Freeing up tens of billions of dollars in frozen Iranian assets will be used “not to build new medical centers in Tehran but to finance terror proxies around the Middle East.”

It isn’t just Israel that opposes the deal. “When Israelis and Arabs are on the same page, pay attention. That’s the ultimate no-spin zone.”

Israel does hope for a diplomatic solution, because if there is a military confrontation Israel would be the one paying the high price. But “we didn’t come back from the dead to let a bunch of ayatollahs wipe us out.”

The world is seeing the collapse of a 100-year order in the Middle East, carved out of the fall of the Ottoman Empire. Now, Dermer said, “militant Islam is charging into the void.”

At a reception before his talk, Dermer told supporters of the Birmingham Jewish Federation that he is a faithful reader of the Federation’s Update, a daily email newsletter, and has often shared items with Netanyahu.

“What you do here in Birmingham is really remarkable,” he said.
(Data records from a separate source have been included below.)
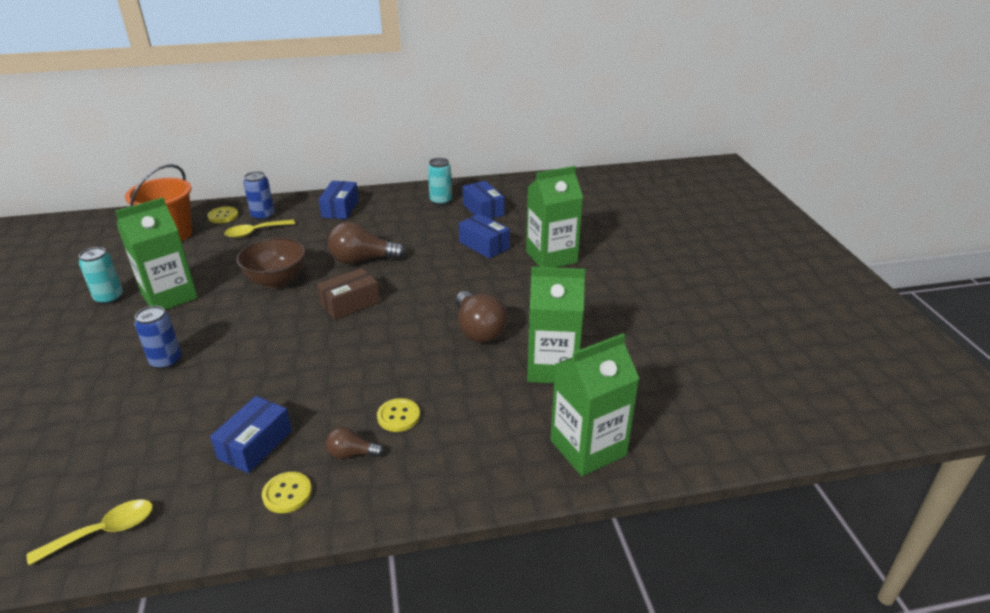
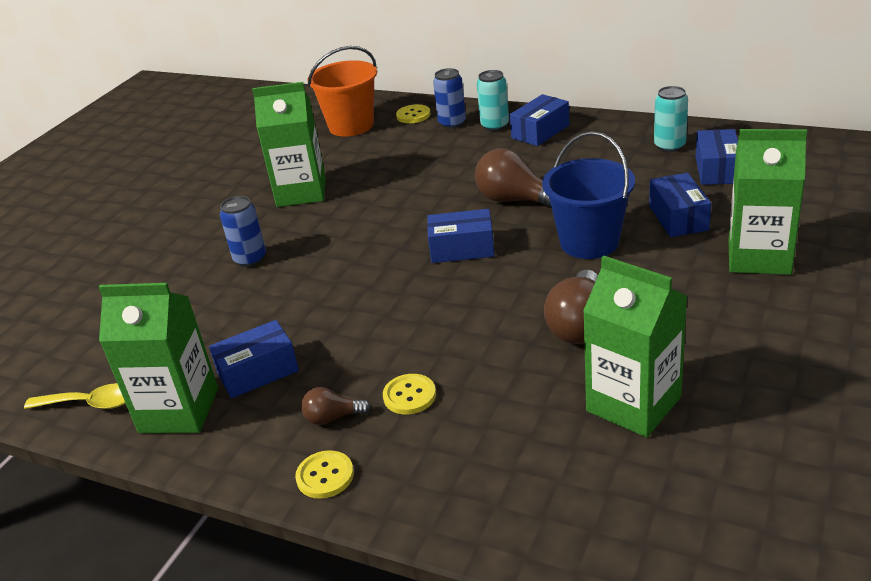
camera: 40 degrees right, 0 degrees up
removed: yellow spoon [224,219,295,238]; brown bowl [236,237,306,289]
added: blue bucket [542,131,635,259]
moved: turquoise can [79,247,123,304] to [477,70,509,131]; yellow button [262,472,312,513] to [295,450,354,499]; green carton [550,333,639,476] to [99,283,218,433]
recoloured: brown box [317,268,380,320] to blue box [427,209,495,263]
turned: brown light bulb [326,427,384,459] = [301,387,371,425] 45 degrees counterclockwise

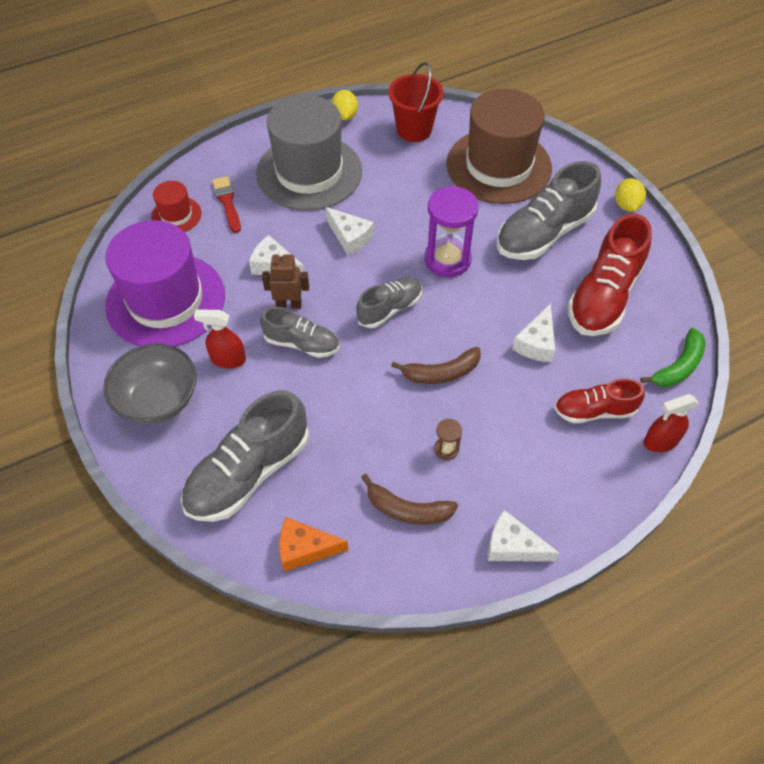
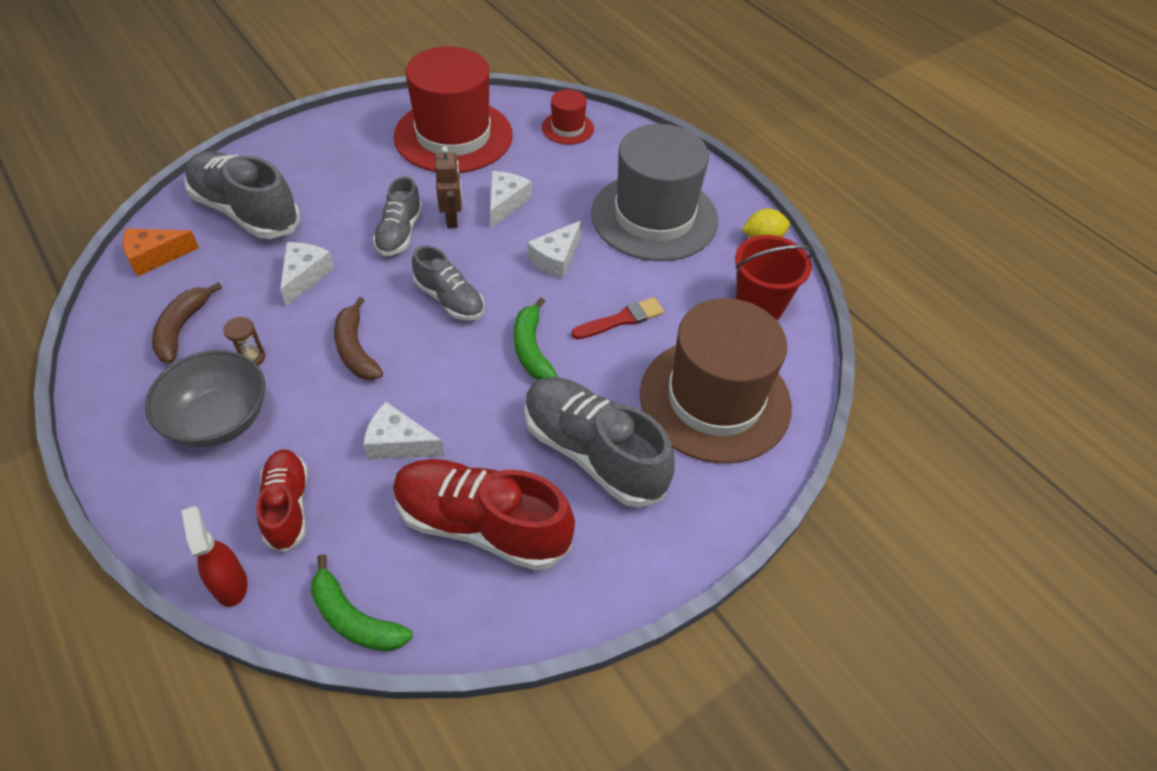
camera: 80 degrees right, 5 degrees down
removed: red spray bottle [194,309,246,368]; yellow lemon [615,178,646,212]
moved: grey bowl [103,344,197,424] to [145,350,265,447]; red brush [212,176,241,233] to [571,297,664,339]; white cheese [488,510,559,561] to [280,242,334,306]
replaced: purple hourglass [424,186,479,277] to green banana [514,298,558,380]
recoloured: purple hat [105,220,225,347] to red hat [393,46,512,173]
turned: orange cheese [279,517,348,572] = [123,228,199,276] 105 degrees counterclockwise

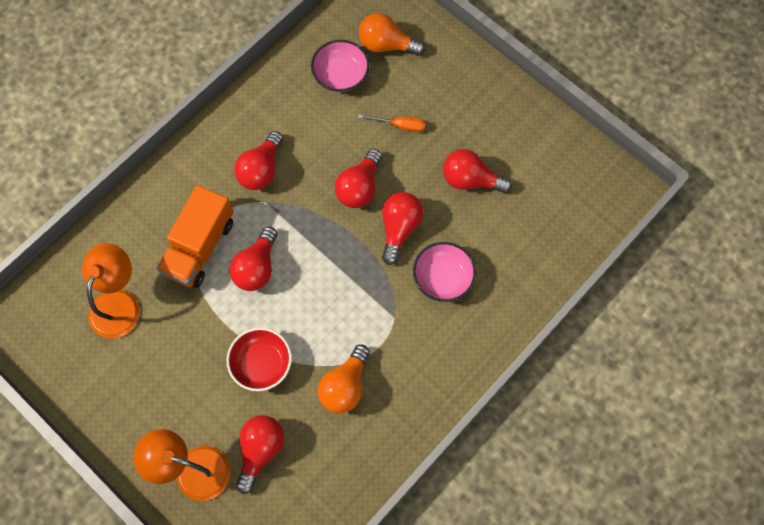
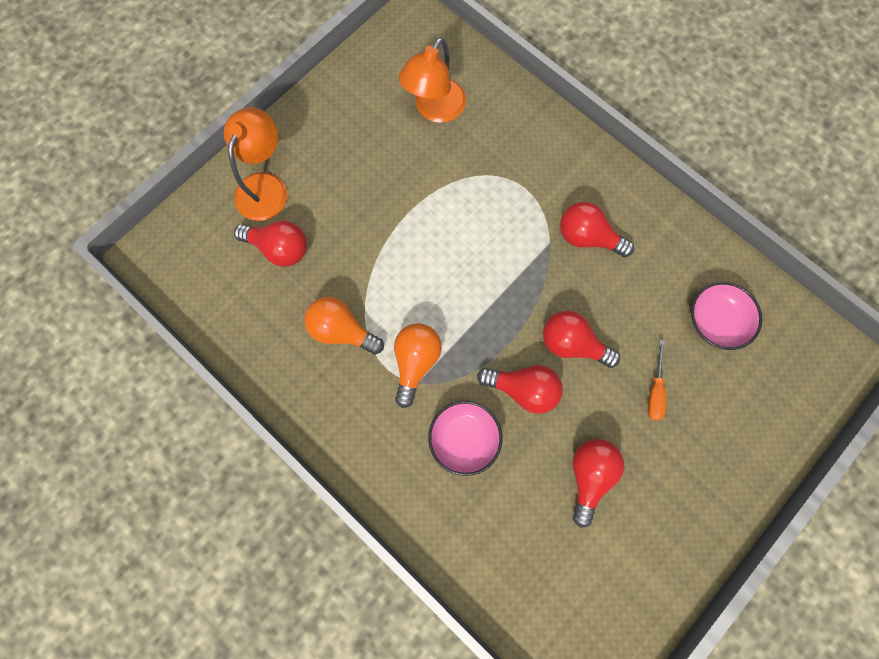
camera: 90 degrees right, 5 degrees up
removed: orange truck [157,185,233,288]; red bowl [227,328,292,391]; red light bulb [229,227,278,291]
moved: orange light bulb [359,13,425,56] to [394,323,442,408]
turned: orange lamp [82,243,140,339] = [399,37,466,123] 105 degrees clockwise

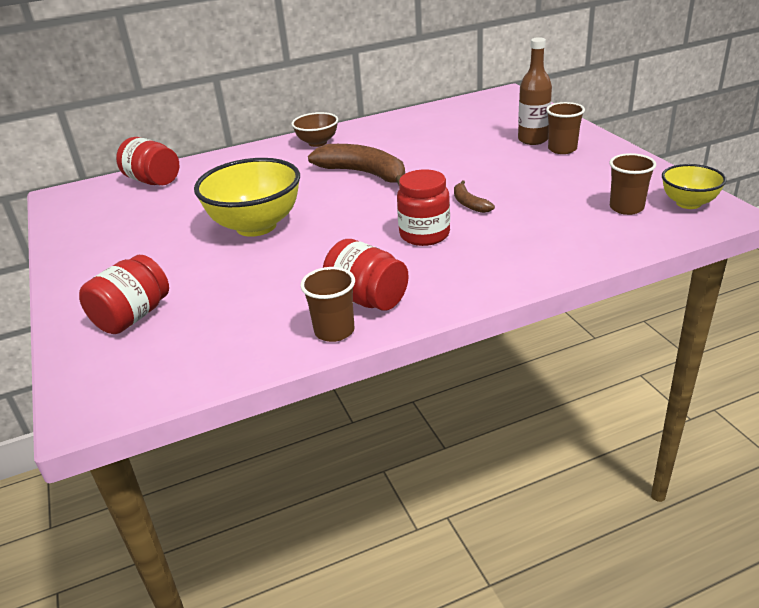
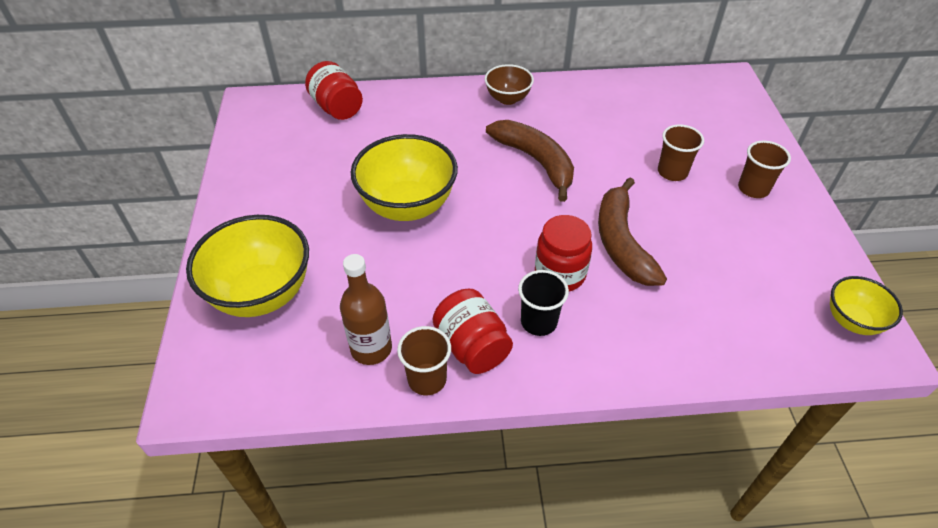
camera: 15 degrees right, 15 degrees up
added: black cup [518,270,569,336]
moved: brown bottle [518,37,552,145] to [340,254,392,365]; brown cup [609,153,656,215] to [658,124,704,181]
replaced: red jar [79,255,169,334] to yellow bowl [186,215,309,317]
resized: brown banana [454,180,495,213] = [598,177,667,286] x2.03

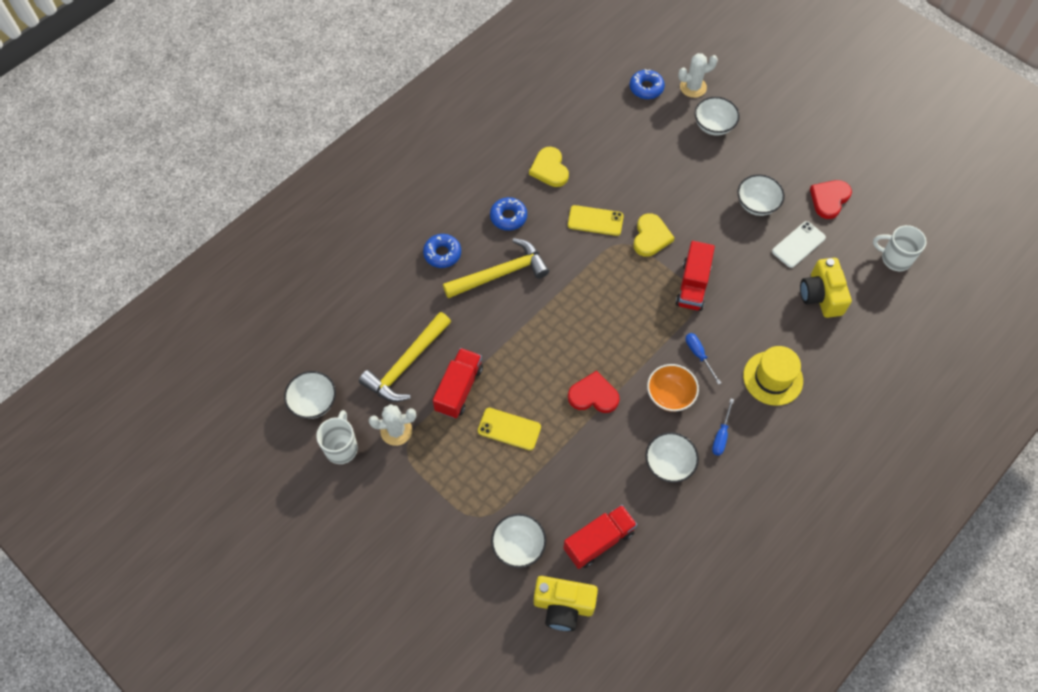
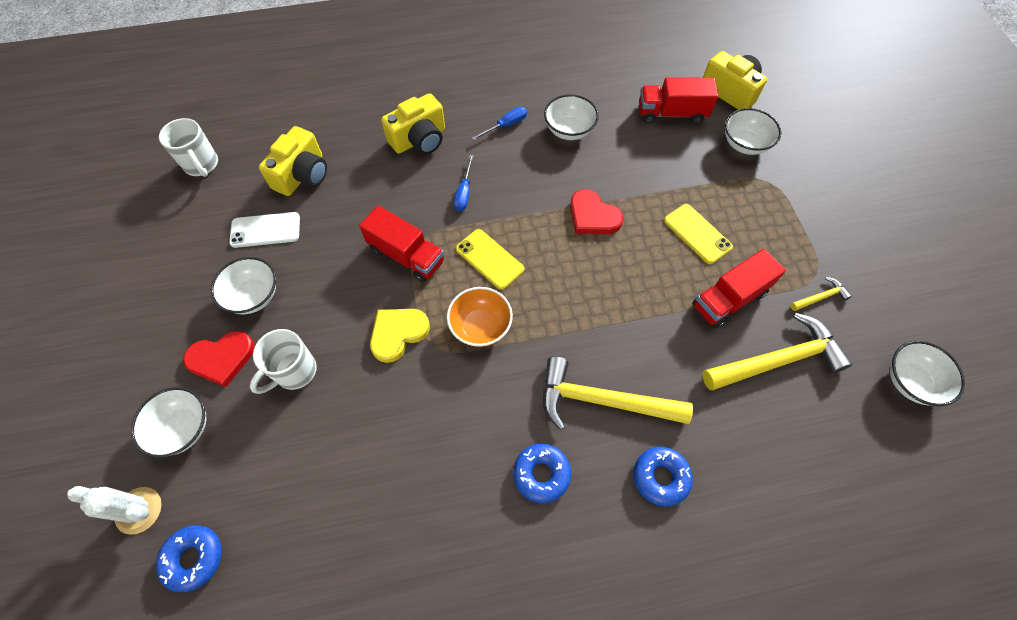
camera: 145 degrees left, 0 degrees up
removed: yellow heart [529,147,569,187]
moved: white mug [316,410,358,464] to [250,329,317,394]; yellow phone [568,205,624,236] to [456,229,524,290]; orange bowl [647,364,699,412] to [447,287,513,347]; red heart [810,180,852,219] to [183,331,254,387]
replaced: white cactus [369,404,416,446] to yellow hammer [790,277,852,311]; yellow hat [743,346,803,406] to yellow camera [381,93,445,155]
turned: red truck [675,241,715,311] = [359,206,444,283] 75 degrees clockwise

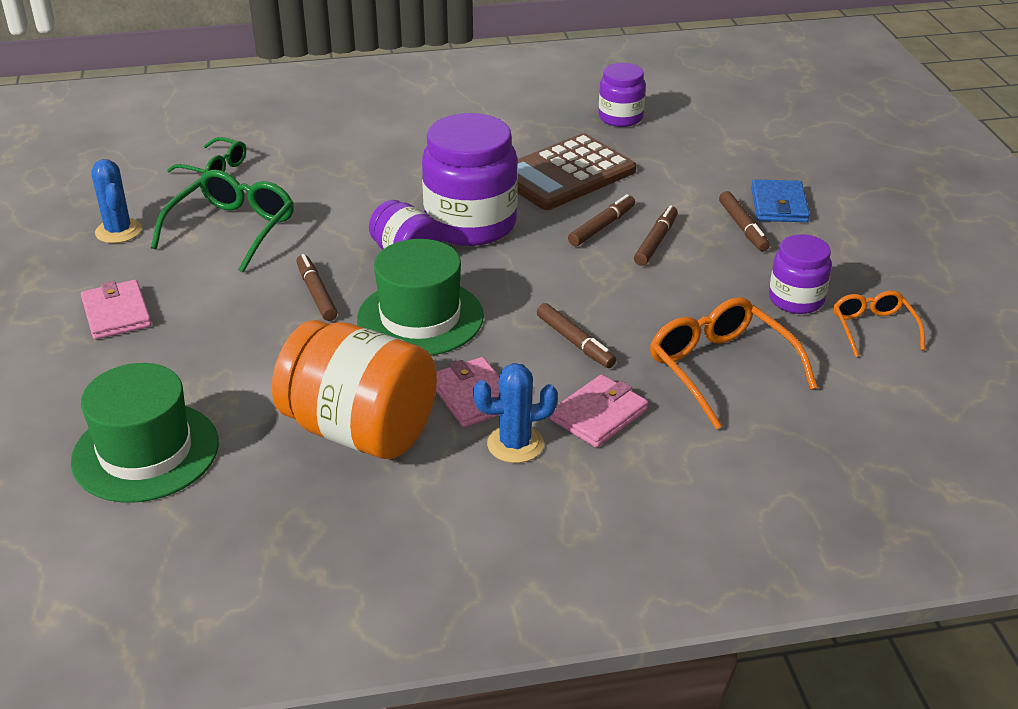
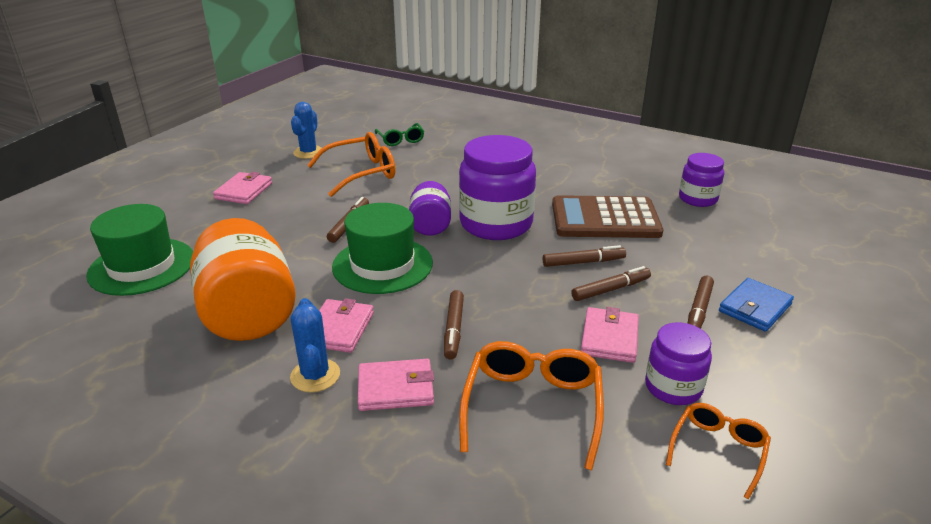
camera: 40 degrees right, 5 degrees down
added: pink wallet [581,307,639,363]
recoloured: green glasses [151,170,294,273] to orange glasses [307,132,395,197]
turned: blue cactus [473,363,558,463] = [290,298,340,392] 45 degrees clockwise

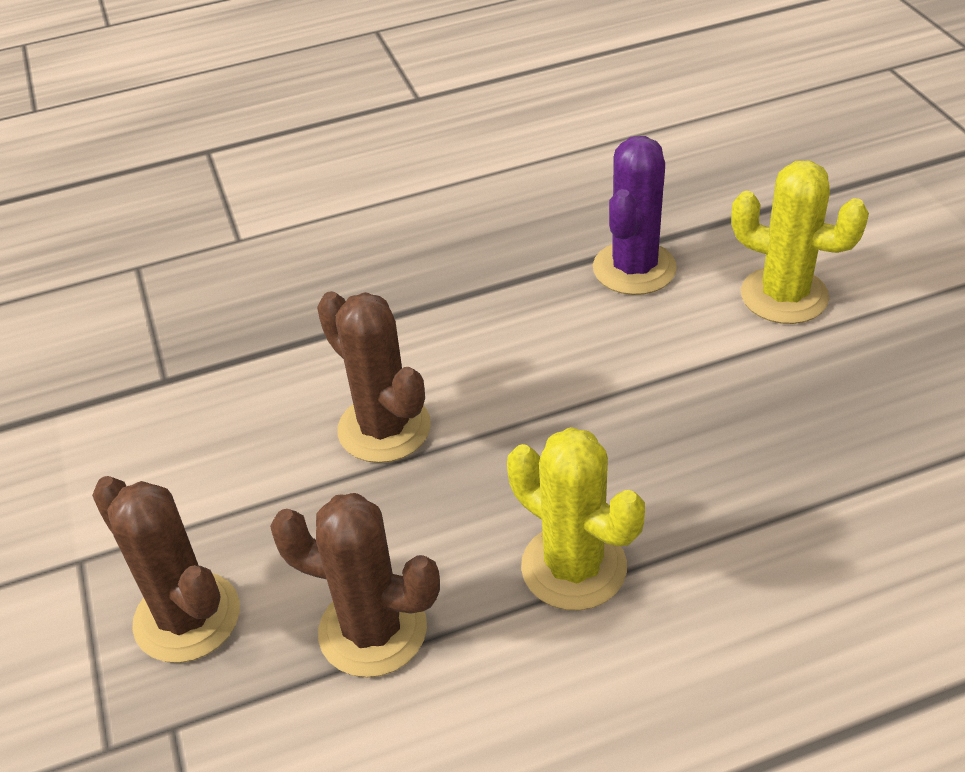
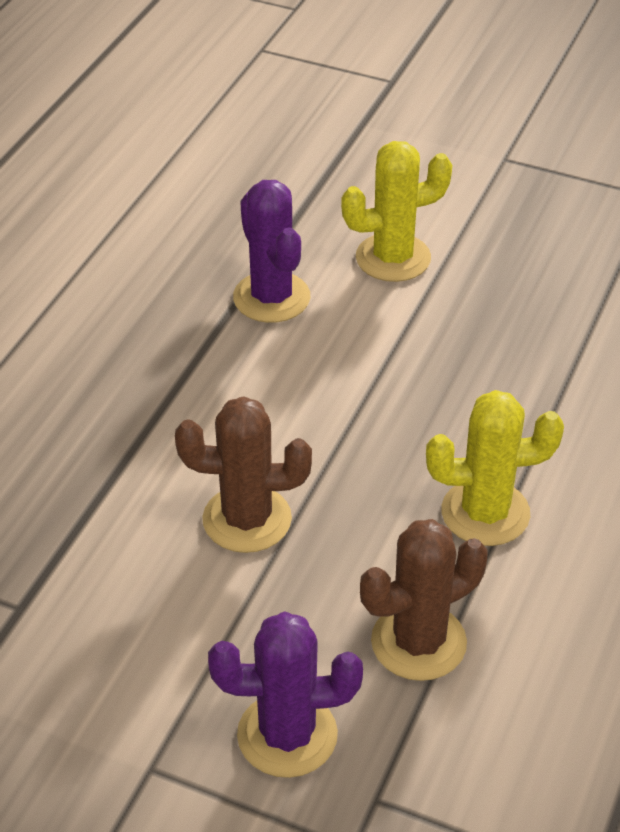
camera: 50 degrees left, 0 degrees up
recoloured: brown cactus [92,476,240,663] to purple cactus [208,611,363,778]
Noting how the community stays informed and engaged, Dermer said “communities like this are part of the backbone of support for Israel.”

Dermer’s visit was announced and coordinated in less than two weeks, and Birmingham Jewish Federation Executive Director Richard Friedman, who originated Update, was already scheduled to be out of the country.

Dermer, a Miami Beach native, detailed extensive ties to Alabama, from a brother who attended Cumberland School of Law to a cousin who is a surgeon at the University of Alabama at Birmingham to a grandfather who played football at Alabama in the 1940s. “The first football pads I got were the ones he wore at Bama,” he said.

He added that he became a quarterback for Israel’s national football team, where he discovered that the key to becoming a great Jewish athlete is to play against fellow Jews.

He also mentioned how he was influenced as a student by Martin Luther King’s Letter from Birmingham Jail and King was a hero of his.

On April 29, he met with Mayor William Bell and then visited Sixteenth Street Baptist Church and placed a wreath at the spot where a Klan bomb exploded on Sept. 15, 1963, killing four girls.

He then went to Montgomery to visit the civil rights memorial before meeting with Governor Robert Bentley, where they discussed the Iron Bowl and Iron Dome, and further Alabama-Israel missile defense cooperation.